Cloud & DevOps
Cloud-Native Architecture: Containers, Kubernetes and Managed Services
Systems for the cloud – Docker, orchestration, managed services, observability and gradual migration.
Cloud-Native systems are built from the start to run in the cloud and leverage its benefits: automatic scalability, resilience, and dynamic resource management. The term refers not only to physical location (public or private cloud) but to design: applications decomposed into independent components, running in containers, managed by orchestration, and using managed services. This article reviews the core principles and technologies.
Containers – primarily Docker – provide a uniform packaging unit: an application with all its dependencies (libraries, runtime) in one image. "Runs on my machine" becomes "runs the same way everywhere". Consistency between dev, staging and production reduces "works on my machine" bugs and enables fast deployment. Best practices: image as small as possible (multi-stage build), do not run as root, and tag versions clearly.
Orchestration manages containers on the network: where to run each container, how to balance load, how to recover from failures, and how to scale up or down by demand. Kubernetes (K8s) is the de facto standard: you define the desired state (how many replicas, which images, resource limits) and the controller tries to maintain it. Alternatives include managed Kubernetes (EKS, AKS, GKE), or services like AWS ECS and App Engine that simplify some management.
Managed Services provide databases, cache, message queues, file storage and more as a service – without installing servers, manual backups, or infrastructure patches. The vendor handles scaling, HA and backups; the team focuses on business logic. The choice between self-managed (e.g. PostgreSQL on VMs) and managed (RDS, Cloud SQL) depends on required control, cost, and ops team.
Microservices and API: Cloud-Native architecture tends to decompose into small services that communicate via API. Each service can be deployed and changed independently; failure in one service does not necessarily bring down the whole system if there are circuit breakers and fallbacks. Defining health checks and readiness probes lets the orchestrator know when to route traffic.
Observability: in the cloud, servers and IPs change. Monitoring, logs and metrics must be centralized and metadata-based (service name, version, environment). Combining logs (e.g.
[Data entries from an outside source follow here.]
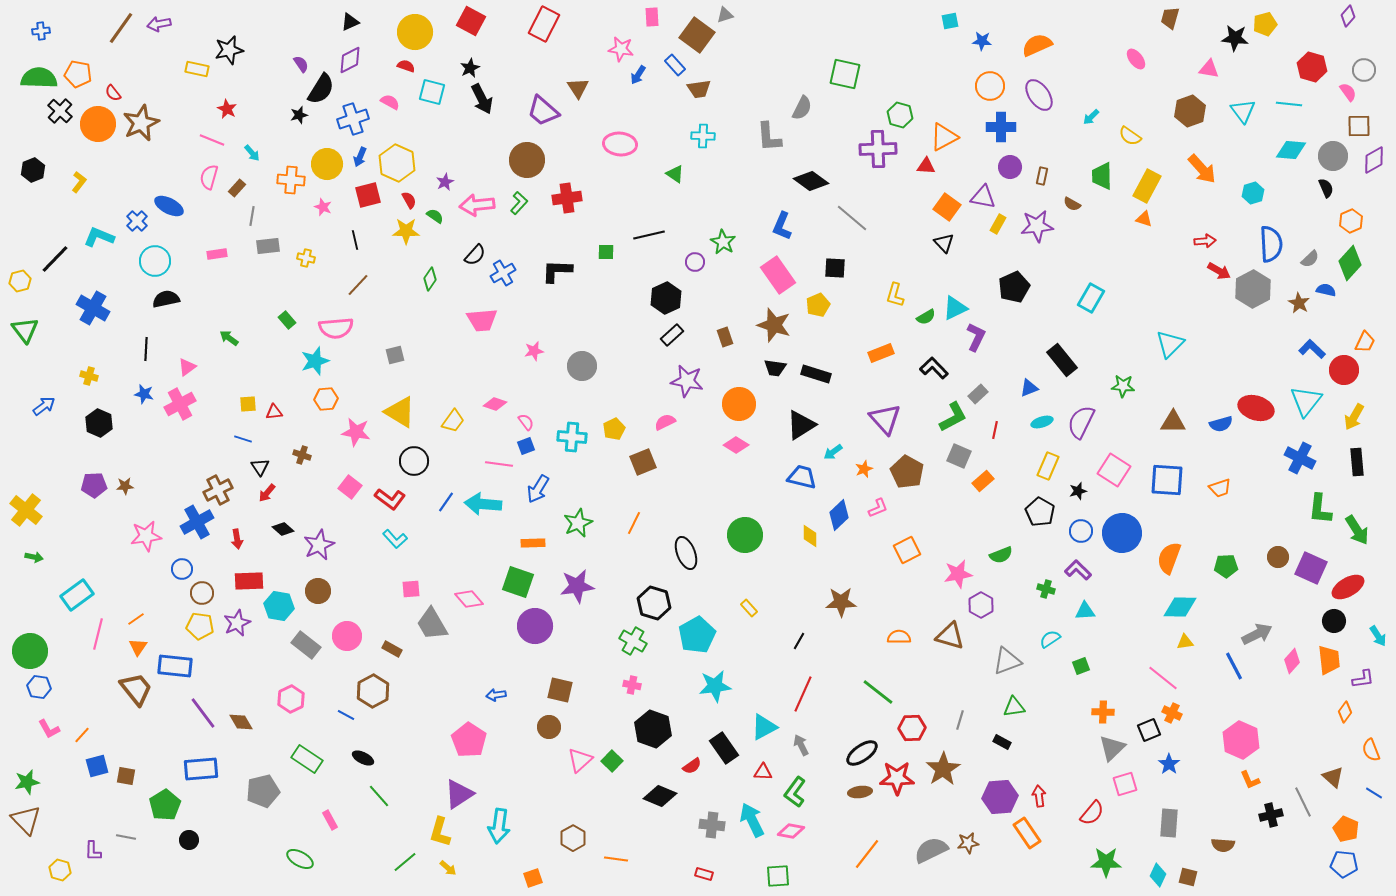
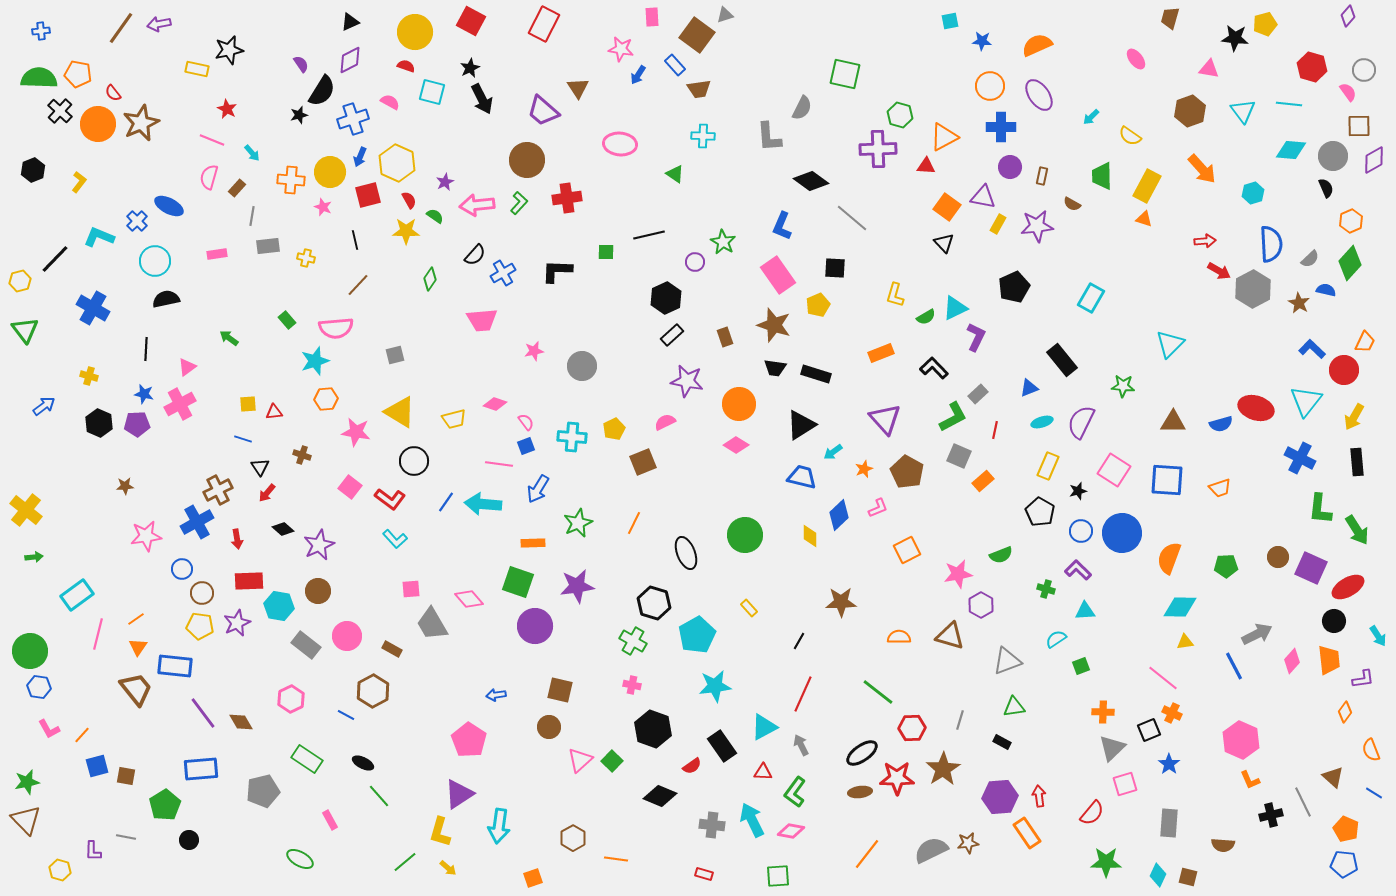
black semicircle at (321, 89): moved 1 px right, 2 px down
yellow circle at (327, 164): moved 3 px right, 8 px down
yellow trapezoid at (453, 421): moved 1 px right, 2 px up; rotated 40 degrees clockwise
purple pentagon at (94, 485): moved 43 px right, 61 px up
green arrow at (34, 557): rotated 18 degrees counterclockwise
cyan semicircle at (1050, 639): moved 6 px right
black rectangle at (724, 748): moved 2 px left, 2 px up
black ellipse at (363, 758): moved 5 px down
ELK, Loki), metrics (Prometheus, CloudWatch) and tracing (Jaeger, OpenTelemetry) enables diagnosing issues in distributed systems. Defining alerts and response procedures – part of Cloud-Native operations.
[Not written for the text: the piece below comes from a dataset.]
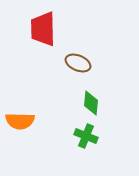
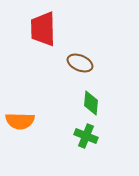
brown ellipse: moved 2 px right
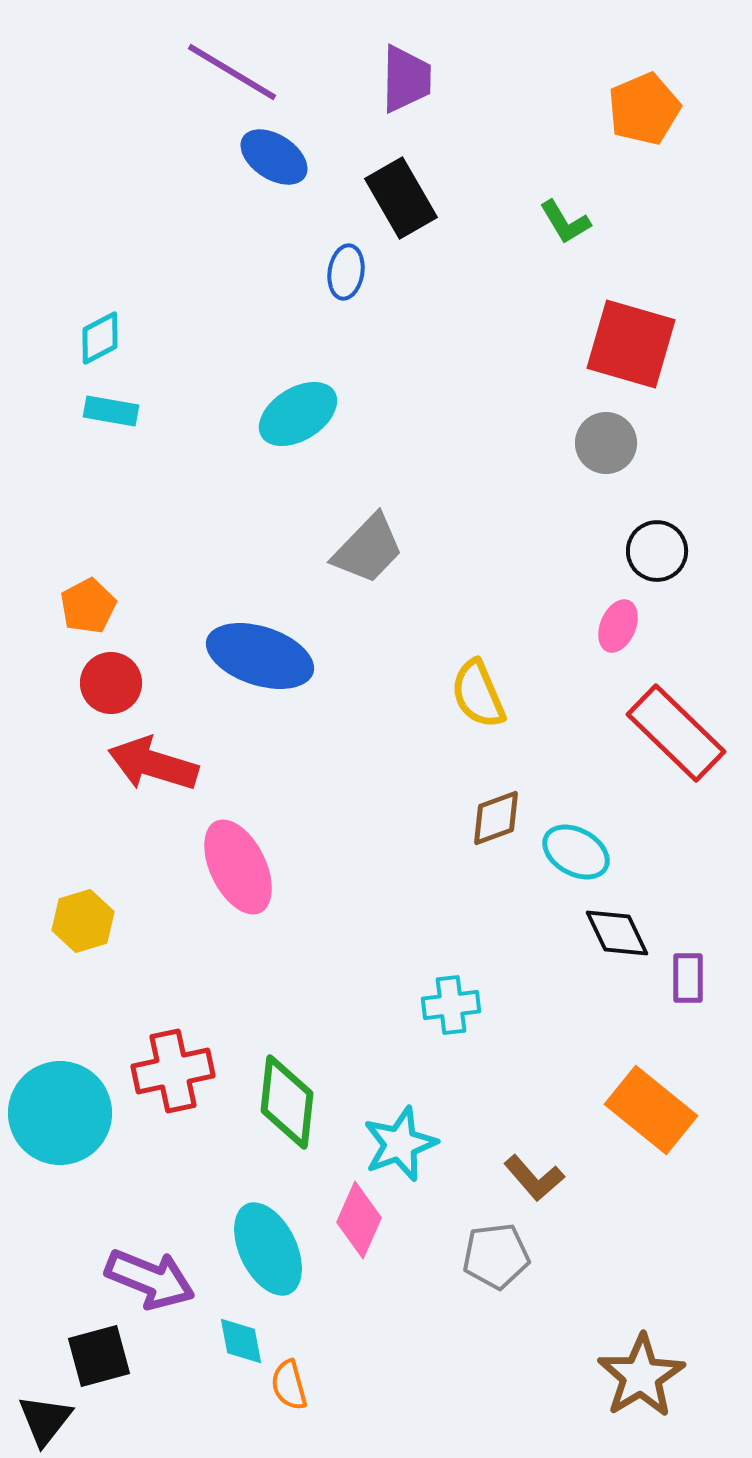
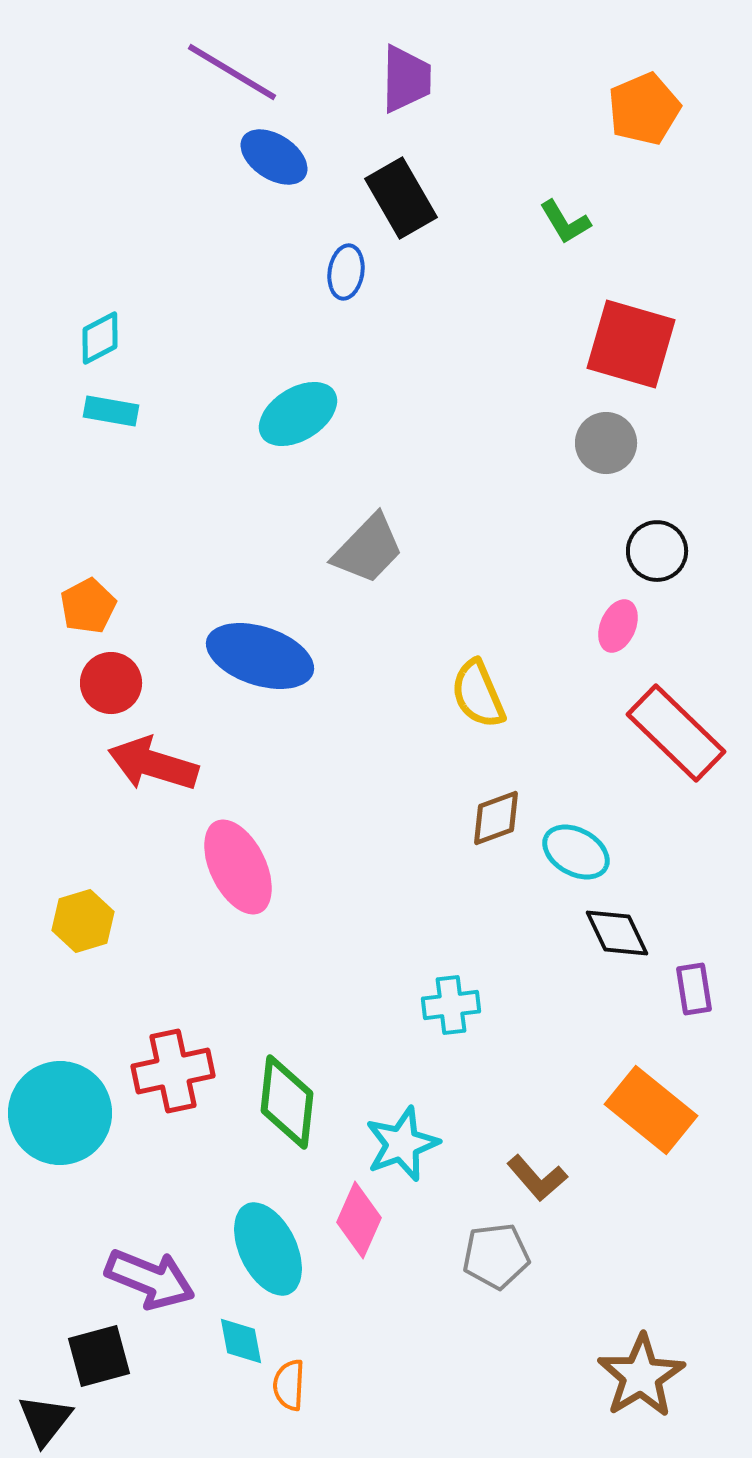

Cost: pay-as-you-go can become a surprise if you do not set budgets, quotas and alerts. Prefer tagging resources, track cost by service/project, and ensure auto-scaling config does not create uncontrolled scale-out. Reserved instances or commitments reduce cost when load is predictable.
Gradual migration: moving to the cloud requires process change – CI/CD, secrets management, team training. Prefer starting with one application or data pipeline, moving to production, gaining experience, and then expanding. "Lift and shift" (migration without architecture change) is possible but leverages benefits less; gradual refactor to services and containers pays off over time.
CNCF and ecosystem: Cloud Native Computing Foundation (CNCF) fosters open projects – Kubernetes, Prometheus, Envoy, Helm and more. Using technologies from the ecosystem reduces lock-in and enables moving between clouds or on-premise. Evaluate each tool by maturity (graduated vs incubating) and community support.
In summary: Cloud-Native is based on containers, orchestration and managed services, together with appropriate architecture (microservices, API) and observability. Investing in systematic design and operations enables scalability, resilience and frequent releases – provided you manage costs and migrations gradually.